By mid-May details of the conference had been widely distributed on the Internet and the Massachusetts establishment was in full retreat. Massachusetts Commissioner of Education David P. Driscoll admitted in a May 16th press release that the "workshops were of a prurient nature, and not educational" and that "there is no question that the comments of the Department of Education staff … go beyond the boundaries of what our staff should have done." Driscoll also tried to deflect criticism from his department by stating that "this conference was not sponsored by the Department," despite the fact that two of their employees were key presenters at the state-sponsored "Teach Out." Several days later the Education Department employees were terminated. (Another state agency, the Department of Public Health, also sent an employee to make presentations at the conference.) Nor should it be overlooked that the Gay, Lesbian and Straight Educators Network (GLSEN) - the organizational sponsor of the event - is a state contractor on homosexual issues with the Massachusetts Governor's Commission on Gay & Lesbian Youth.

Even Kevin Jennings, GLSEN's executive director who was appointed co-chair of the Education Committee of the Massachusetts Governor's Commission on Gay & Lesbian Youth in 1992, appeared to be backtracking in the midst of the controversy. "From what I've heard, I have concerns as well," said Jennings for a news story published on page B2 of the May 18th edition of the Boston Globe.

But Jennings did attack parents concerned about "Teach Out 2000." "What troubles me is the people who have the tape know what our mission is," he told the Globe, "they know that our work is about preventing harassment and they know that session was not the totality of what was offered at a conference with over 50 sessions." Indeed, Jennings suggested in 1995 a very sophisticated means of injecting the homosexual agenda into the schools. "In Massachusetts," he explained, "[w]e immediately seized upon the opponent's calling card - safety - and explained how homophobia represents a threat to students' safety by creating a climate where violence, name-calling, health problems, and suicide are common." This strategy reframes the homosexual agenda in the terms of some acceptable and commendable social norm. "Finding the effective frame for your community is the key to victory. It must be linked to universal values that everyone in the community has in common. In Massachusetts, no one could speak up against our frame and say, 'Why, yes, I do think students should kill themselves'; this allowed us to set the terms for the debate." Jennings noted that his strategy "automatically threw our opponents onto the defensive and stole their best line of attack."

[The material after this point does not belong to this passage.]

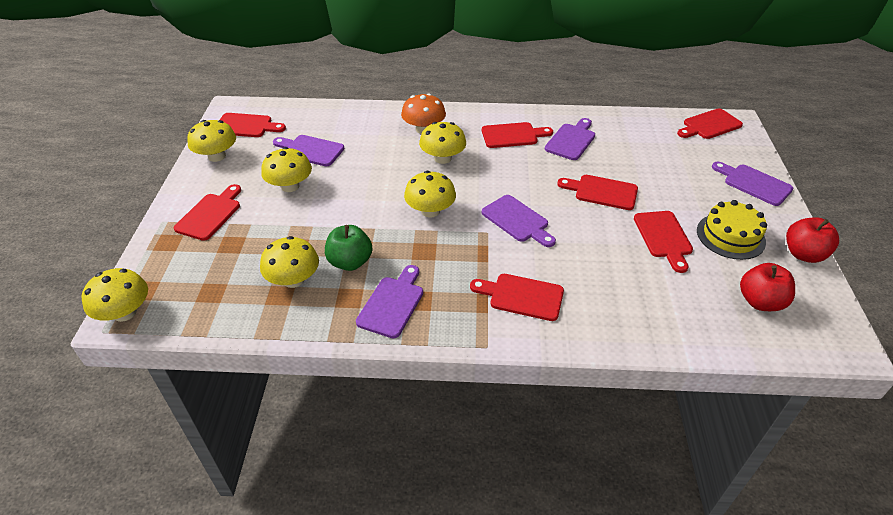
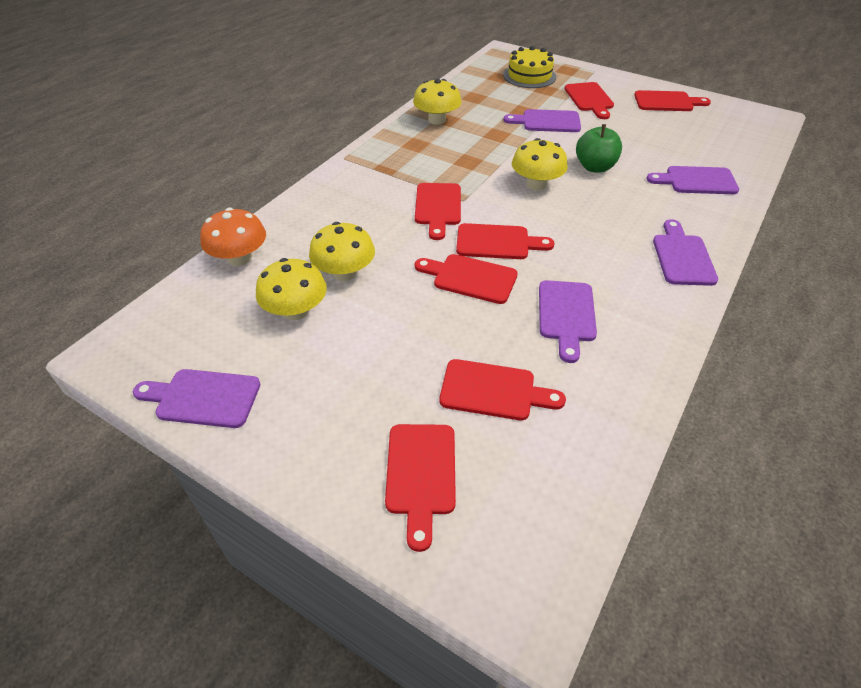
red apple: [740,263,795,311] [786,217,839,263] = 2 -> none = 0
yellow mushroom: [82,268,148,322] [187,120,236,162] [260,236,319,288] [261,147,312,192] [404,171,456,217] [419,122,466,164] = 6 -> [256,258,327,320] [309,222,375,281] [413,79,461,125] [512,138,568,190] = 4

Jennings revealed his hand in 1995, but he complained to the May 18th Boston Globe that GLSEN's "mission is being misrepresented" by parents. At that very same moment, his allies in the homosexual movement were using the courts to suppress information about exactly how that mission was being fulfilled. And as news of the firing of the Massachusetts Department of Education employees came out, Deb Levy of GLSEN complained to CNSNews.com that "We absolutely do not think this was the appropriate response. These women are getting reprimanded for doing work that needs to be done, but that no one else wants to do." More careful observers of the "Teach Out" are well aware of who is doing the misrepresenting.